The $1.9 trillion American Rescue Plan is deficit financed, but the next big proposal will not be. We know it will include tax hikes of some description and now we have some idea of what that's going to look like.

Bloomberg reports that it will include several tax hikes on corporations and wealth shareholders.

The following are among proposals currently planned or under consideration, according to the people, who asked not to be named as the discussions are private:

  • Raising the corporate tax rate to 28% from 21%
  • Paring back tax preferences for so-called pass-through businesses, such as limited-liability companies or partnerships
  • Raising the income tax rate on individuals earning more than $400,000
  • Expanding the estate tax’s reach
  • A higher capital-gains tax rate for individuals earning at least $1 million annually. (Biden on the campaign trail proposed applying income-tax rates, which would be higher)
  • This is more or less a repeal of Trump's tax cuts for the rich that were overwhelming tilted toward rich shareholders and executives. Average working Americans saw very little from the GOP's 2017 Tax Cut and Jobs Act that fueled mega-mergers between some of the largest corporations that also cut tens of thousands of jobs in the process.

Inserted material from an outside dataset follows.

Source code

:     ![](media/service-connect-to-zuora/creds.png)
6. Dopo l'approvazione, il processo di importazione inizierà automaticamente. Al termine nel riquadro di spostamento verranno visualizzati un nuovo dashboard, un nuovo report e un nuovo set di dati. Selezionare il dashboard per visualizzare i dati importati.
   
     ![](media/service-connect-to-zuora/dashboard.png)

    I do not expect to see much if any Republican support for these measures but Senator Joe Manchin (D-WV) has already floated a similar proposal himself and he may be the deciding vote to use reconciliation if doing so is necessary.

    Republicans used reconciliation to pass their tax cuts for the rich in 2017 so it would only be fair to see them undone through reconciliation.

    The poorest Americans won't pay another dime more than they already do. Rich Americans who were already the richest people in the world before they received their last tax cut will still be the richest people in the world after they lose part of it.